Attorney, Agent or Firm: Middleton & Reutlinger Salazar;
John F. Lamb; Charles G.
Claims
What is claimed as new is as follows:
1. A metal bat having a tubular barrel with a closed distal end and
a proximal end and including a hitting zone adjacent the distal
end, a handle adjacent the proximal end, a transition zone between
the handle and hitting zone and said bat including only a single
interior stiffening transverse wall between the proximal and distal
ends, said wall being positioned in the bat barrel approximately at
the Juncture between the hitting zone and transition zone;
wherein said stiffening transverse wall is constructed of a
hardenable material positioned in the bat barrel;
wherein said hardenable material is poured into an open end of the
bat into engagement with a sponge-like member previously inserted
into said open end.
2. The metal bat as defined in claim 1 wherein said hardenable
material is continuous transversely across the interior of said bat
barrel to stiffen the transition zone at a proximal end of the
hitting zone of the bat.
3. The metal bat as defined in claim 1 wherein said closed distal
end includes a second hardenable material which is continuous
transversely across the interior of the bat barrel at the distal
end of the bat to stiffen the distal end of the hitting zone.
4. The metal bat as defined in claim 1 and further including a
stiffening and closing element at the closed distal end of said
barrel, said transverse wall and stiffening and closing element
isolating the hitting zone at approximately each end thereof.
5. The metal bat as defined in claim 1 wherein said sponge-like
member has a generally spherical shape.
6. The metal bat as defined in claim 1 wherein said sponge-like
member has cell openings therein and said hardenable material is
received in at least a portion of said cell openings to lock said
sponge-like member into said transverse wall.
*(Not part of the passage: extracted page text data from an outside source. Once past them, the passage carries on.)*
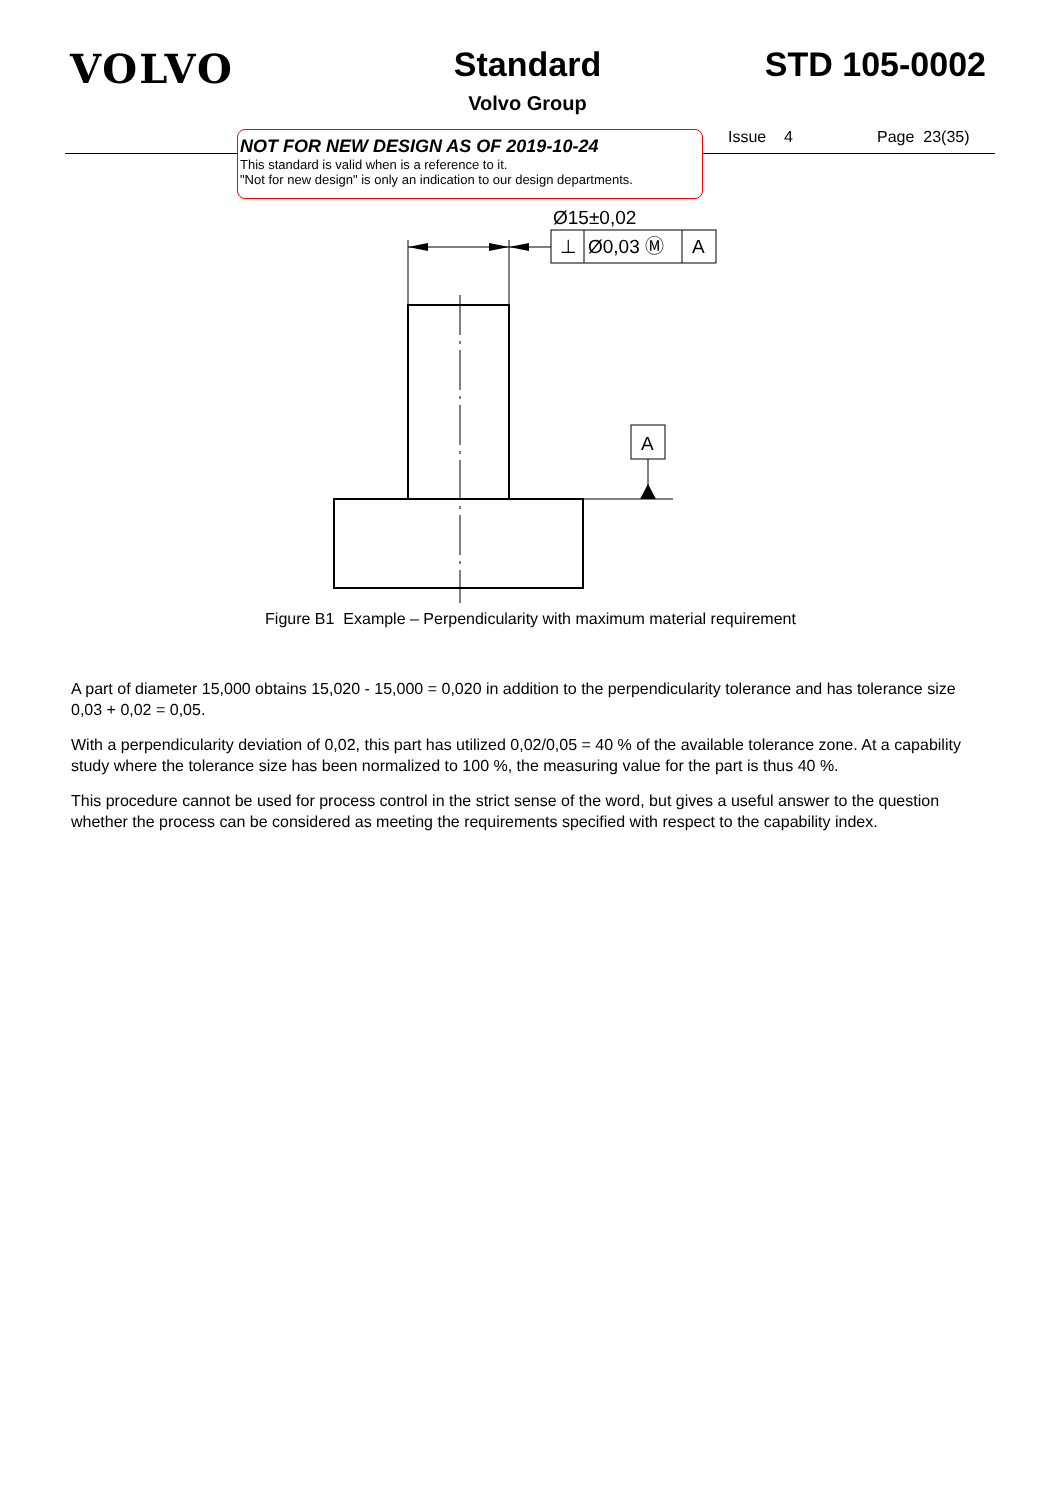VOLVO
Standard
Volvo Group
STD 105-0002
NOT FOR NEW DESIGN AS OF 2019-10-24
This standard is valid when is a reference to it.
"Not for new design" is only an indication to our design departments.
Issue 4 Page 23(35)
Ø15±0,02
⊥
Ø0,03 Ⓜ
A
A
Figure B1 Example – Perpendicularity with maximum material requirement
A part of diameter 15,000 obtains 15,020 - 15,000 = 0,020 in addition to the perpendicularity tolerance and has tolerance size 0,03 + 0,02 = 0,05.
With a perpendicularity deviation of 0,02, this part has utilized 0,02/0,05 = 40 % of the available tolerance zone. At a capability study where the tolerance size has been normalized to 100 %, the measuring value for the part is thus 40 %.
This procedure cannot be used for process control in the strict sense of the word, but gives a useful answer to the question whether the process can be considered as meeting the requirements specified with respect to the capability index.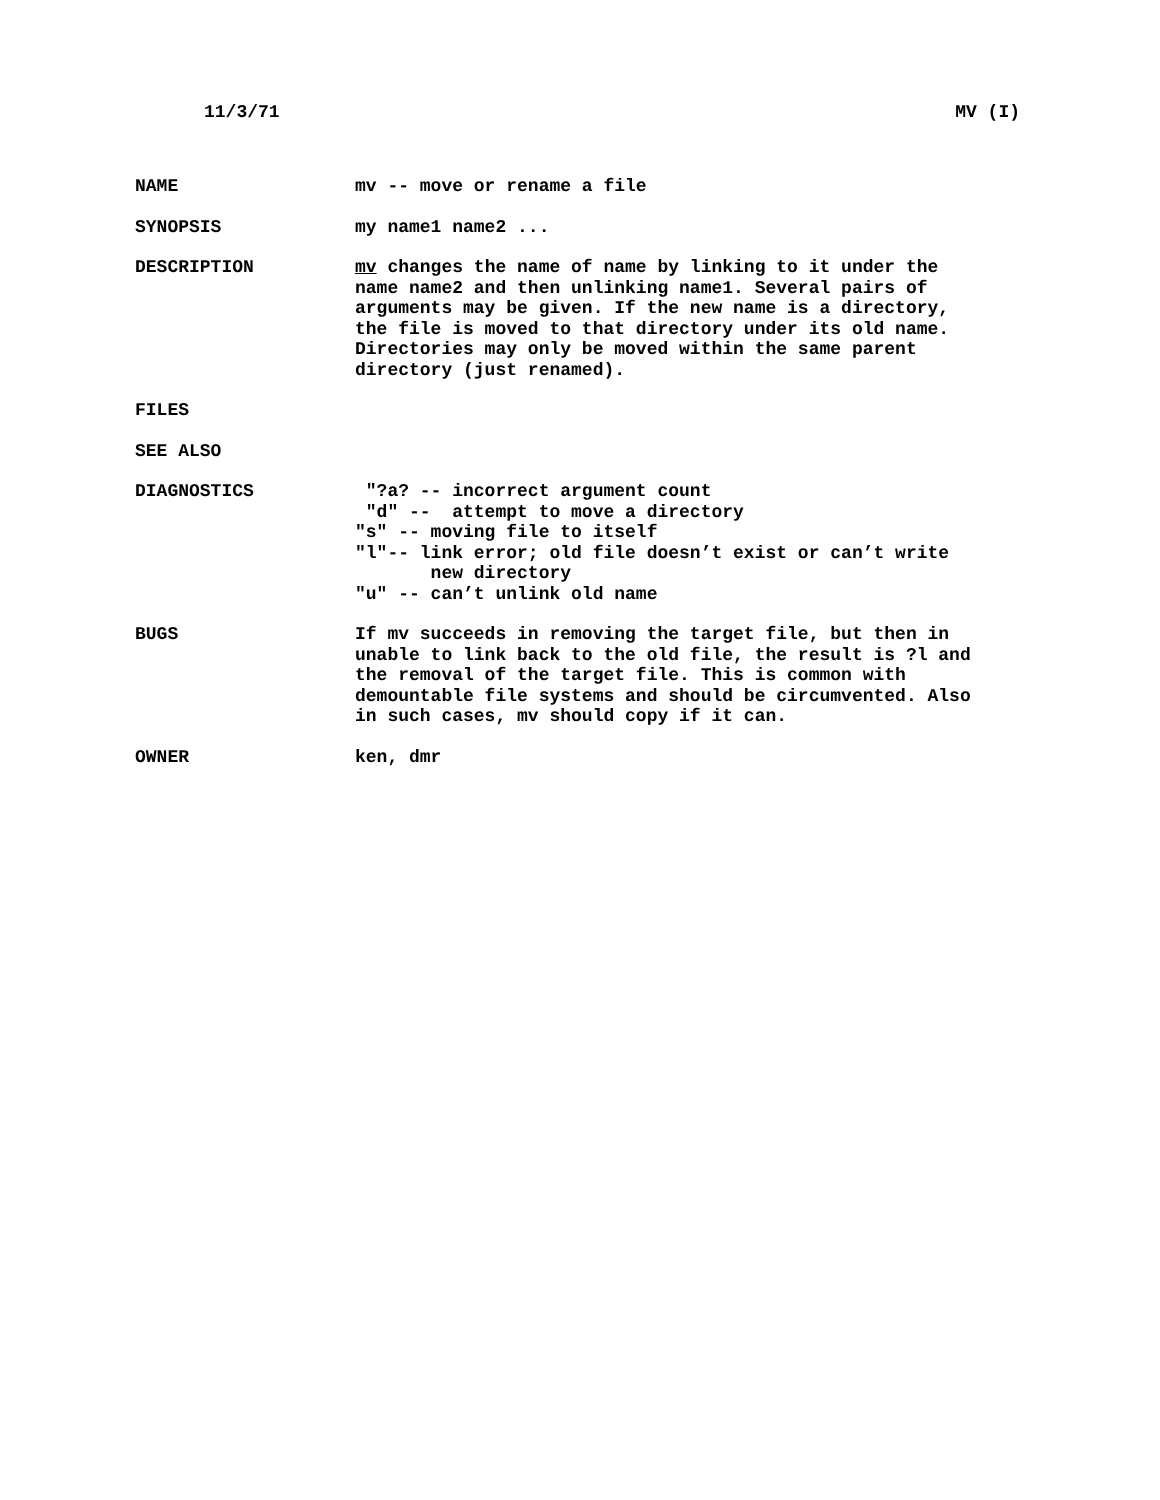11/3/71 MV (I)
NAME mv -- move or rename a file
SYNOPSIS my name1 name2 ...
DESCRIPTION mv changes the name of name by linking to it under the name name2 and then unlinking name1. Several pairs of arguments may be given. If the new name is a directory, the file is moved to that directory under its old name. Directories may only be moved within the same parent directory (just renamed).
FILES
SEE ALSO
DIAGNOSTICS "?a? -- incorrect argument count "d" -- attempt to move a directory "s" -- moving file to itself "l"-- link error; old file doesn’t exist or can’t write new directory "u" -- can’t unlink old name
BUGS If mv succeeds in removing the target file, but then in unable to link back to the old file, the result is ?l and the removal of the target file. This is common with demountable file systems and should be circumvented. Also in such cases, mv should copy if it can.
OWNER ken, dmr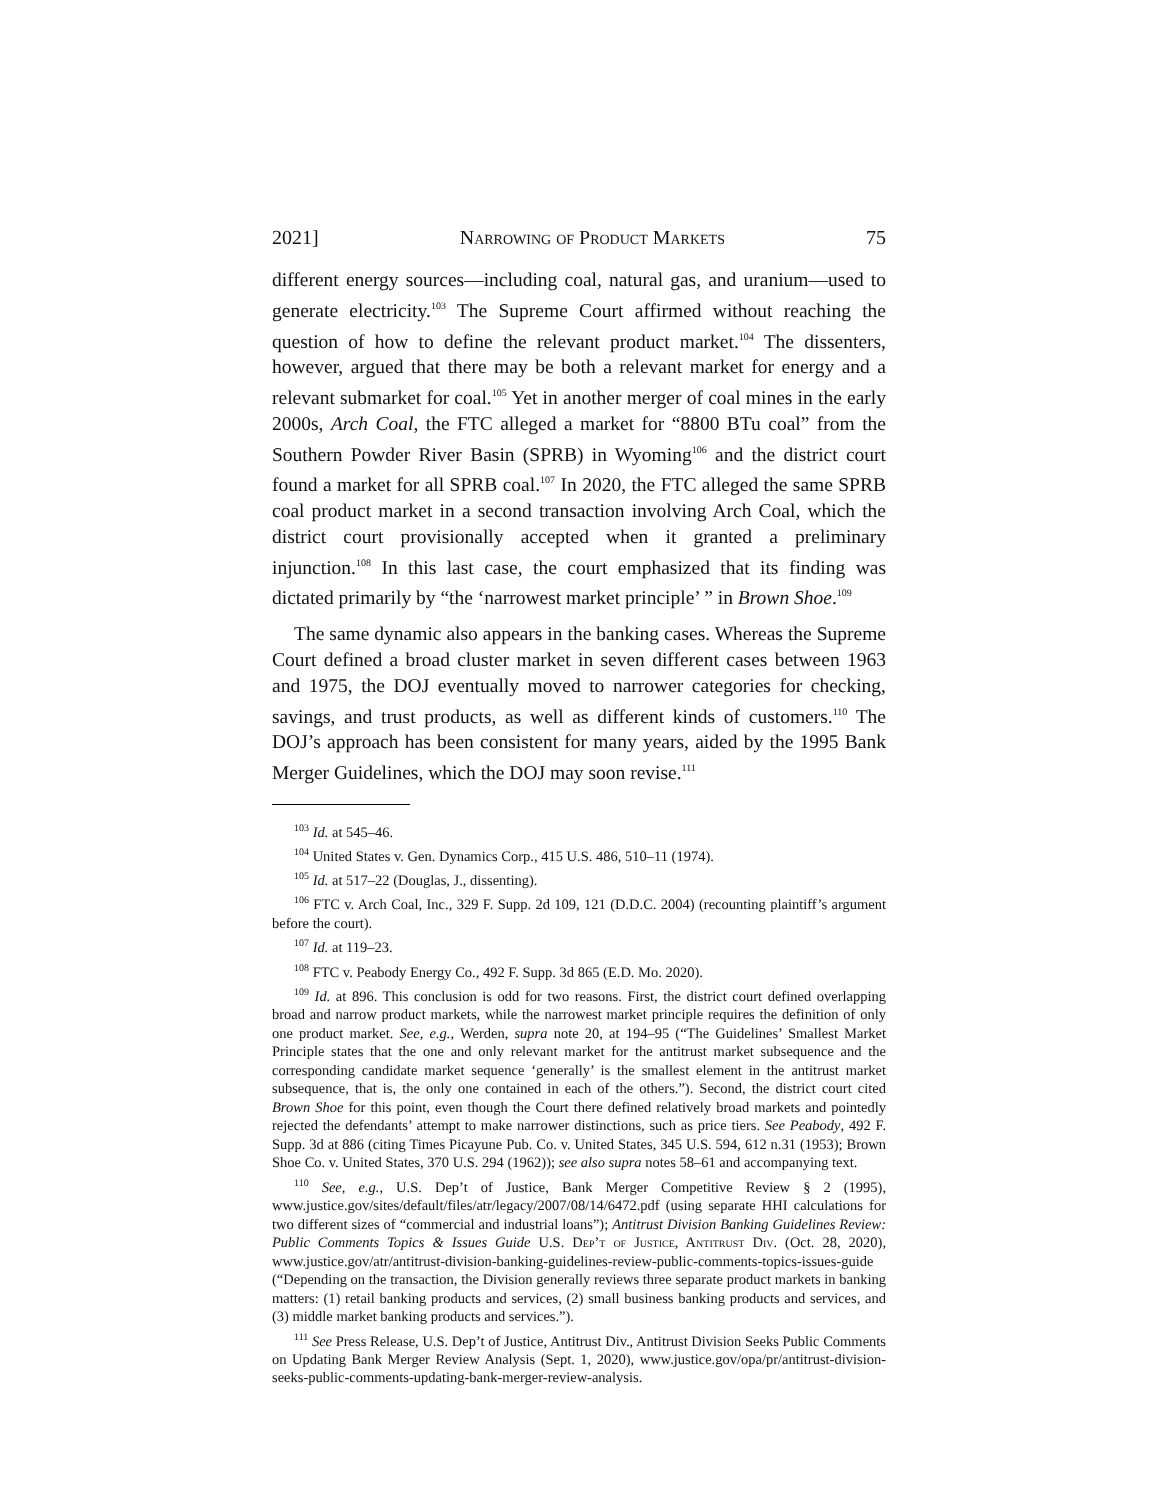2021] Narrowing of Product Markets 75
different energy sources—including coal, natural gas, and uranium—used to generate electricity.<sup>103</sup> The Supreme Court affirmed without reaching the question of how to define the relevant product market.<sup>104</sup> The dissenters, however, argued that there may be both a relevant market for energy and a relevant submarket for coal.<sup>105</sup> Yet in another merger of coal mines in the early 2000s, Arch Coal, the FTC alleged a market for “8800 BTu coal” from the Southern Powder River Basin (SPRB) in Wyoming<sup>106</sup> and the district court found a market for all SPRB coal.<sup>107</sup> In 2020, the FTC alleged the same SPRB coal product market in a second transaction involving Arch Coal, which the district court provisionally accepted when it granted a preliminary injunction.<sup>108</sup> In this last case, the court emphasized that its finding was dictated primarily by “the ‘narrowest market principle’ ” in Brown Shoe.<sup>109</sup>
The same dynamic also appears in the banking cases. Whereas the Supreme Court defined a broad cluster market in seven different cases between 1963 and 1975, the DOJ eventually moved to narrower categories for checking, savings, and trust products, as well as different kinds of customers.<sup>110</sup> The DOJ’s approach has been consistent for many years, aided by the 1995 Bank Merger Guidelines, which the DOJ may soon revise.<sup>111</sup>
<sup>103</sup> Id. at 545–46.
<sup>104</sup> United States v. Gen. Dynamics Corp., 415 U.S. 486, 510–11 (1974).
<sup>105</sup> Id. at 517–22 (Douglas, J., dissenting).
<sup>106</sup> FTC v. Arch Coal, Inc., 329 F. Supp. 2d 109, 121 (D.D.C. 2004) (recounting plaintiff’s argument before the court).
<sup>107</sup> Id. at 119–23.
<sup>108</sup> FTC v. Peabody Energy Co., 492 F. Supp. 3d 865 (E.D. Mo. 2020).
<sup>109</sup> Id. at 896. This conclusion is odd for two reasons. First, the district court defined overlapping broad and narrow product markets, while the narrowest market principle requires the definition of only one product market. See, e.g., Werden, supra note 20, at 194–95 (“The Guidelines’ Smallest Market Principle states that the one and only relevant market for the antitrust market subsequence and the corresponding candidate market sequence ‘generally’ is the smallest element in the antitrust market subsequence, that is, the only one contained in each of the others.”). Second, the district court cited Brown Shoe for this point, even though the Court there defined relatively broad markets and pointedly rejected the defendants’ attempt to make narrower distinctions, such as price tiers. See Peabody, 492 F. Supp. 3d at 886 (citing Times Picayune Pub. Co. v. United States, 345 U.S. 594, 612 n.31 (1953); Brown Shoe Co. v. United States, 370 U.S. 294 (1962)); see also supra notes 58–61 and accompanying text.
<sup>110</sup> See, e.g., U.S. Dep’t of Justice, Bank Merger Competitive Review § 2 (1995), www.justice.gov/sites/default/files/atr/legacy/2007/08/14/6472.pdf (using separate HHI calculations for two different sizes of “commercial and industrial loans”); Antitrust Division Banking Guidelines Review: Public Comments Topics & Issues Guide U.S. Dep’t of Justice, Antitrust Div. (Oct. 28, 2020), www.justice.gov/atr/antitrust-division-banking-guidelines-review-public-comments-topics-issues-guide (“Depending on the transaction, the Division generally reviews three separate product markets in banking matters: (1) retail banking products and services, (2) small business banking products and services, and (3) middle market banking products and services.”).
<sup>111</sup> See Press Release, U.S. Dep’t of Justice, Antitrust Div., Antitrust Division Seeks Public Comments on Updating Bank Merger Review Analysis (Sept. 1, 2020), www.justice.gov/opa/pr/antitrust-division-seeks-public-comments-updating-bank-merger-review-analysis.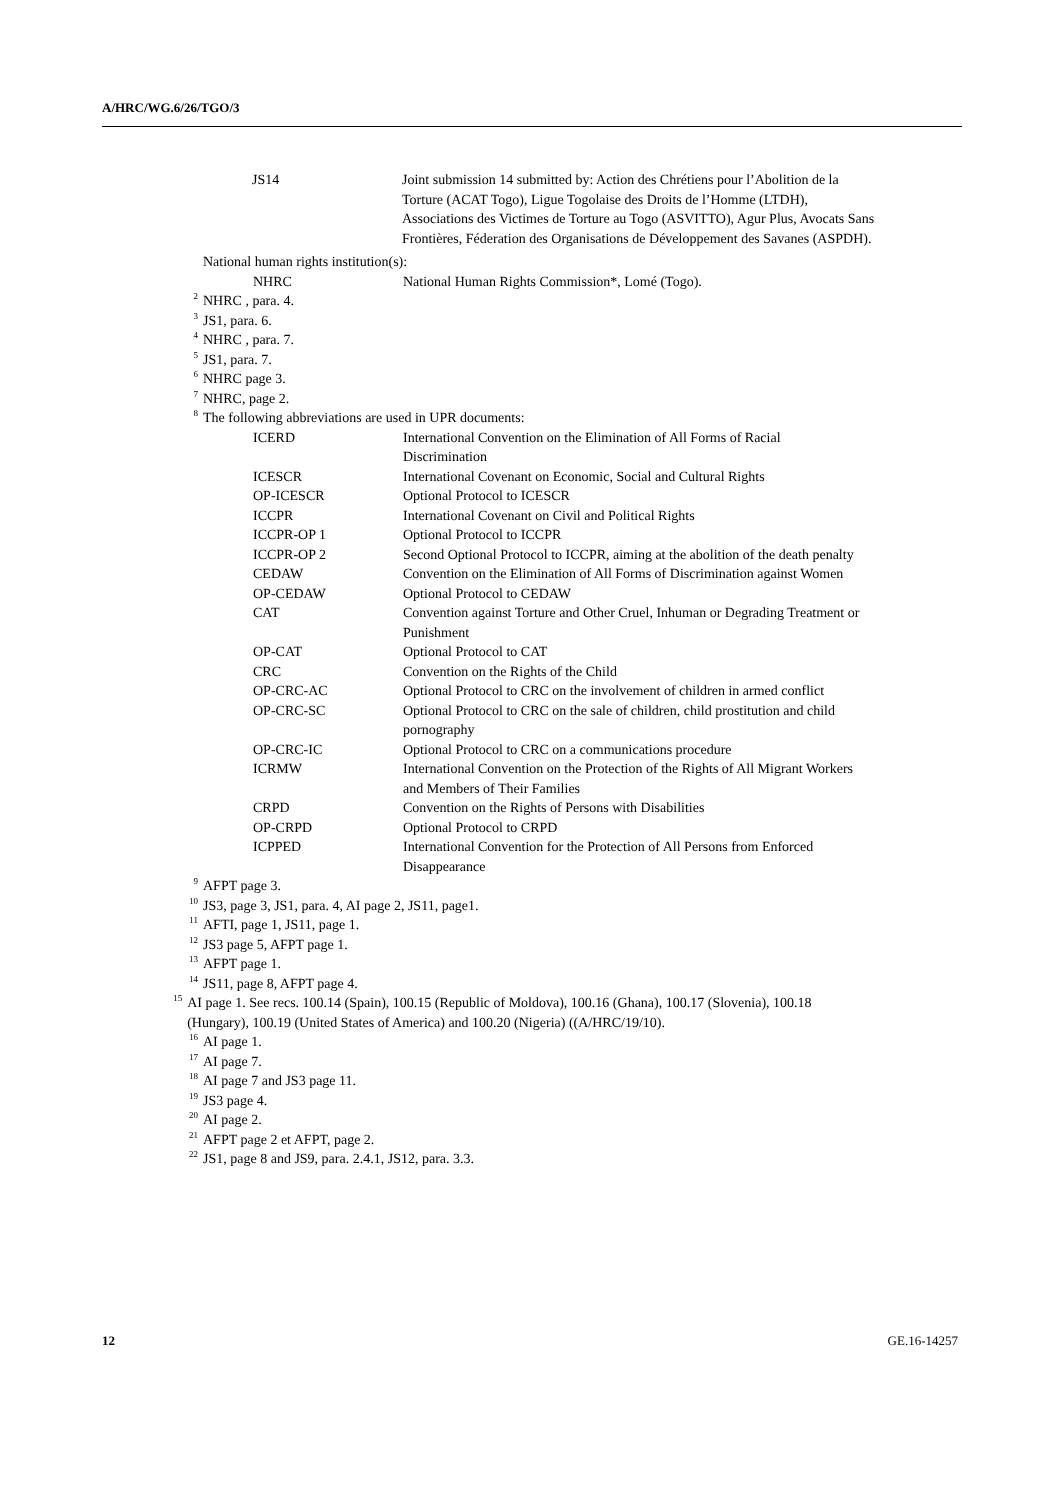A/HRC/WG.6/26/TGO/3
| JS14 | Joint submission 14 submitted by: Action des Chrétiens pour l’Abolition de la Torture (ACAT Togo), Ligue Togolaise des Droits de l’Homme (LTDH), Associations des Victimes de Torture au Togo (ASVITTO), Agur Plus, Avocats Sans Frontières, Féderation des Organisations de Développement des Savanes (ASPDH). |
National human rights institution(s):
| NHRC | National Human Rights Commission*, Lomé (Togo). |
2 NHRC , para. 4.
3 JS1, para. 6.
4 NHRC , para. 7.
5 JS1, para. 7.
6 NHRC page 3.
7 NHRC, page 2.
8 The following abbreviations are used in UPR documents:
| ICERD | International Convention on the Elimination of All Forms of Racial Discrimination |
| ICESCR | International Covenant on Economic, Social and Cultural Rights |
| OP-ICESCR | Optional Protocol to ICESCR |
| ICCPR | International Covenant on Civil and Political Rights |
| ICCPR-OP 1 | Optional Protocol to ICCPR |
| ICCPR-OP 2 | Second Optional Protocol to ICCPR, aiming at the abolition of the death penalty |
| CEDAW | Convention on the Elimination of All Forms of Discrimination against Women |
| OP-CEDAW | Optional Protocol to CEDAW |
| CAT | Convention against Torture and Other Cruel, Inhuman or Degrading Treatment or Punishment |
| OP-CAT | Optional Protocol to CAT |
| CRC | Convention on the Rights of the Child |
| OP-CRC-AC | Optional Protocol to CRC on the involvement of children in armed conflict |
| OP-CRC-SC | Optional Protocol to CRC on the sale of children, child prostitution and child pornography |
| OP-CRC-IC | Optional Protocol to CRC on a communications procedure |
| ICRMW | International Convention on the Protection of the Rights of All Migrant Workers and Members of Their Families |
| CRPD | Convention on the Rights of Persons with Disabilities |
| OP-CRPD | Optional Protocol to CRPD |
| ICPPED | International Convention for the Protection of All Persons from Enforced Disappearance |
9 AFPT page 3.
10 JS3, page 3, JS1, para. 4, AI page 2, JS11, page1.
11 AFTI, page 1, JS11, page 1.
12 JS3 page 5, AFPT page 1.
13 AFPT page 1.
14 JS11, page 8, AFPT page 4.
15 AI page 1. See recs. 100.14 (Spain), 100.15 (Republic of Moldova), 100.16 (Ghana), 100.17 (Slovenia), 100.18 (Hungary), 100.19 (United States of America) and 100.20 (Nigeria) ((A/HRC/19/10).
16 AI page 1.
17 AI page 7.
18 AI page 7 and JS3 page 11.
19 JS3 page 4.
20 AI page 2.
21 AFPT page 2 et AFPT, page 2.
22 JS1, page 8 and JS9, para. 2.4.1, JS12, para. 3.3.
12 GE.16-14257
7. The bat as defined in claim 1 wherein a second sponge-like
member is inserted into an open end of the hitting end of the bat
into engagement with the hardenable material before hardening and
additional hardenable material is poured into said open end into
engagement with the second sponge-like member to stiffen the bat
barrel approximately at the juncture of the hitting zone and
transition zone.
8. The method of stiffening a transition zone of a tubular metal
bat adjacent a proximate end of the hitting zone, which comprises
the steps of inserting a resilient member into an open end of the
bat, moving the resilient member longitudinally inwardly into the
transition zone with the resilient member partially compressed by
the inner surface of the bat to frictionally retain the resilient
member in adjusted position, orienting the bat in generally
vertical position with the open end uppermost, and dispensing a
hardenable material into the open end of the bat and into
engagement with the resilient member to form a transverse wall when
the hardenable material is hardened to stiffen the juncture between
the transition zone and hitting zone of the bat.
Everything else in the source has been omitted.